## BRIEF 1
In the bracelet passage, rewrite the stretch starting at "That word is" and ending at "to other men.", putting "Rivka" in place of "Rebekah".
## BRIEF 2
Say whether each statement agrees with the bracelet passage, answering yes or no and quoting the words that decide it: (a) Abraham's servant gives Rebekah two bracelets. (b) Tefillin are used in weekly prayer. (c) The word for "become attached" is the noun form of the Hebrew word for "ring."
## BRIEF 3
Proceed with the bracelet passage from the point where it stops.

──────── QUOTED TEXT ────────

This week, for example, I was struck by a phrase in the text, that the Jewish people had somehow “become attached” to the gods of Baal Peor (Nu, 25:3). The actual Hebrew word for “become attached” is quite odd: it is the verb form of the word “bracelet,” tzimid.
That word is first found when Abraham’s servant decides that Rebekah is the person Isaac is supposed to marry. He gives her two bracelets, as something of a pre-engagement gift. Bracelets, of course, are worn on the wrists, so they are connected with our actions and choices. These bracelets can be seen as a way to connect Rebekah to Isaac, or at least like a modern engagement ring: with the heavy bracelets, Rebekah is promised to Isaac, and thus is denied to other men.
The other thing Jewish men use to bind our hands are tefilin, which we use in daily prayer to recommit to G-d. A bracelet is a connection to another person, just as tefillin are a connection to our Creator.
Which means that when some of the Jewish people became “braceleted” to the idol Baal Peor, they had chosen to exclude G-d from their lives. They committed idolatry just as an engaged woman who slept around would be committing an offense against her relationship.

──────── INFORMATION SUPPLIED ────────

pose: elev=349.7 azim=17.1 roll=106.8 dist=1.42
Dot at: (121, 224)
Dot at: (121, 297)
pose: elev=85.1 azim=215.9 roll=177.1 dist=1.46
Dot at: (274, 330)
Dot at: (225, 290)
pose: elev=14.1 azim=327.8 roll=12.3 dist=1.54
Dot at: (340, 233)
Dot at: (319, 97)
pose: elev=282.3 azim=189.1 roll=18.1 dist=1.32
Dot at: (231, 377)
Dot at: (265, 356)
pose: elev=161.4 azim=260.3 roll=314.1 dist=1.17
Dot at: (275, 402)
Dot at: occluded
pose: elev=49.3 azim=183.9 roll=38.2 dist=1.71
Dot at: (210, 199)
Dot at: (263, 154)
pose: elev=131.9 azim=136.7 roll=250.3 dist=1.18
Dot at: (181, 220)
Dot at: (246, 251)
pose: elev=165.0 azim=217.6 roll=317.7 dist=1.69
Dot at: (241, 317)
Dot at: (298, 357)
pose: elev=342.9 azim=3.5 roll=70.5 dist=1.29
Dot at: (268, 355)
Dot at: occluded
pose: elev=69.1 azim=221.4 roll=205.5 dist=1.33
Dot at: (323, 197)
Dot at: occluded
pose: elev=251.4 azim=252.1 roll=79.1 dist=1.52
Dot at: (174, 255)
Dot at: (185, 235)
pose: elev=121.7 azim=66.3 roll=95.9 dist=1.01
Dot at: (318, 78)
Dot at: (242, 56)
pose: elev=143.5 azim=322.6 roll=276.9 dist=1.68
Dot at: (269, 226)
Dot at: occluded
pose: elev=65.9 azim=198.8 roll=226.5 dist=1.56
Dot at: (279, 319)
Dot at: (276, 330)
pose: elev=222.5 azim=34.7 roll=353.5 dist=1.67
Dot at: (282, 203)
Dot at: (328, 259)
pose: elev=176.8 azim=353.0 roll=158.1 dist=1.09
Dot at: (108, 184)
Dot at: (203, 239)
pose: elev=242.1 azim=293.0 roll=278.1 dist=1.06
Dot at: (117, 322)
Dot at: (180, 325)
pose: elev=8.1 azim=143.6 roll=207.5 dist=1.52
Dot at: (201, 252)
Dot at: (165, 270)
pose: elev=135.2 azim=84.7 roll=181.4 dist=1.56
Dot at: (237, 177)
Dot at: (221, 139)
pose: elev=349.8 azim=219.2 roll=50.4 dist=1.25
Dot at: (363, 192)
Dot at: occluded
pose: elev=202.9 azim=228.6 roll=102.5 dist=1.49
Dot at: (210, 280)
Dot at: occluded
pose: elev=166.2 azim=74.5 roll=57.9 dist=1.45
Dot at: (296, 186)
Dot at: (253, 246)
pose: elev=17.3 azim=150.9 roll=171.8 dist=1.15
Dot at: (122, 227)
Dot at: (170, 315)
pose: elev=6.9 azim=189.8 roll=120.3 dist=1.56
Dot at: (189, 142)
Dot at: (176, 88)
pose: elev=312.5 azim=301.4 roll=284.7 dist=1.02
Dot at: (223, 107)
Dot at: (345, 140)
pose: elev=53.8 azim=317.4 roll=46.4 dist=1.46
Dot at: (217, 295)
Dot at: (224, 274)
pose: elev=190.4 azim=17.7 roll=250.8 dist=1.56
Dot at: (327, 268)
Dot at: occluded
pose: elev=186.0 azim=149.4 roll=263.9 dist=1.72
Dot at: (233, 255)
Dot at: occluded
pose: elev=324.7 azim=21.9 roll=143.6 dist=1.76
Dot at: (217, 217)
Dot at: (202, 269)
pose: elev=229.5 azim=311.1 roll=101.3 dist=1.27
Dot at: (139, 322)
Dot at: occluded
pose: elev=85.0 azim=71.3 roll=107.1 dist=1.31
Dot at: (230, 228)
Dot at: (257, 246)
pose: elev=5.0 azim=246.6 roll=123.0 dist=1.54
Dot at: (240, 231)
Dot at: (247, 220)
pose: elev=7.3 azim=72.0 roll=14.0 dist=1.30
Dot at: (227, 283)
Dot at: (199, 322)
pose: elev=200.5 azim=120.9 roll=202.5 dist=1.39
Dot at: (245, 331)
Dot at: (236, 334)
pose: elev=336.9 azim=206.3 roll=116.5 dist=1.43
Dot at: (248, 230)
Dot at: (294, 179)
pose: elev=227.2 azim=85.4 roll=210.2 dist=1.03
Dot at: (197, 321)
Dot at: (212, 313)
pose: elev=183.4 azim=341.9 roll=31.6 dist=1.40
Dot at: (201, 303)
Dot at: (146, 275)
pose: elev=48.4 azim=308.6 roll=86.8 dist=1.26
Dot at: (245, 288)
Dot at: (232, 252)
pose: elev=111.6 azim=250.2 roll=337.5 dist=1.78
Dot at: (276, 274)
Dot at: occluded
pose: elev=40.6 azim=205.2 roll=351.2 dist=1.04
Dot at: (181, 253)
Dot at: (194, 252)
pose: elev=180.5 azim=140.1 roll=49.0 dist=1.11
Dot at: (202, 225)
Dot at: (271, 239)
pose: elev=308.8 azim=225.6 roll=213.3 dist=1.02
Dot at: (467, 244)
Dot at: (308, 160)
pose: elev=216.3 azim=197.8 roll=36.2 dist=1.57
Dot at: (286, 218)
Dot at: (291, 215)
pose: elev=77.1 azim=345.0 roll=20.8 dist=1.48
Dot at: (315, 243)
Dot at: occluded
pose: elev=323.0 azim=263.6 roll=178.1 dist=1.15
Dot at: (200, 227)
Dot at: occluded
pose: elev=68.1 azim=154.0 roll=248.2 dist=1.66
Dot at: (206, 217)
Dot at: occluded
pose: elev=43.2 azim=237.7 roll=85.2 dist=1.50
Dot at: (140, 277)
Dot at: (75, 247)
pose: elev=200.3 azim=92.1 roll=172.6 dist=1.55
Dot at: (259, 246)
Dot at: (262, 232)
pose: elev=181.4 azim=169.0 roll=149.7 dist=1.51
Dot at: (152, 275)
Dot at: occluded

────────

## RESPONSE 1
That word is first found when Abraham’s servant decides that Rivka is the person Isaac is supposed to marry. He gives her two bracelets, as something of a pre-engagement gift. Bracelets, of course, are worn on the wrists, so they are connected with our actions and choices. These bracelets can be seen as a way to connect Rivka to Isaac, or at least like a modern engagement ring: with the heavy bracelets, Rivka is promised to Isaac, and thus is denied to other men.

## RESPONSE 2
(a) Yes: "He gives her two bracelets, as something of a pre-engagement gift."
(b) No: "which we use in daily prayer to recommit to G-d."
(c) No: "it is the verb form of the word “bracelet,” tzimid."

## RESPONSE 3
The other key time this word is found in the Torah is when discussing whether a vessel is contaminated by a dead body:
וְכֹל֙ כְּלִ֣י פָת֔וּחַ אֲשֶׁ֛ר אֵין־צָמִ֥יד פָּתִ֖יל עָלָ֑יו טָמֵ֖א הֽוּא׃
and every open vessel, with no lid [bracelet] fastened down, shall be unclean.
This example reinforces this understanding: a lid/bracelets separates a thing from its environment, preserving the state of its object from any non-designated influences. That could be good (in Rebekah’s case) or not good (as with the seduced men).
By using these words in this way, the Torah reinforces the countless parallels between adultery and idolatry: marriage between man and wife is due the same sanctity and exclusivity as the relationship between mankind and our Creator.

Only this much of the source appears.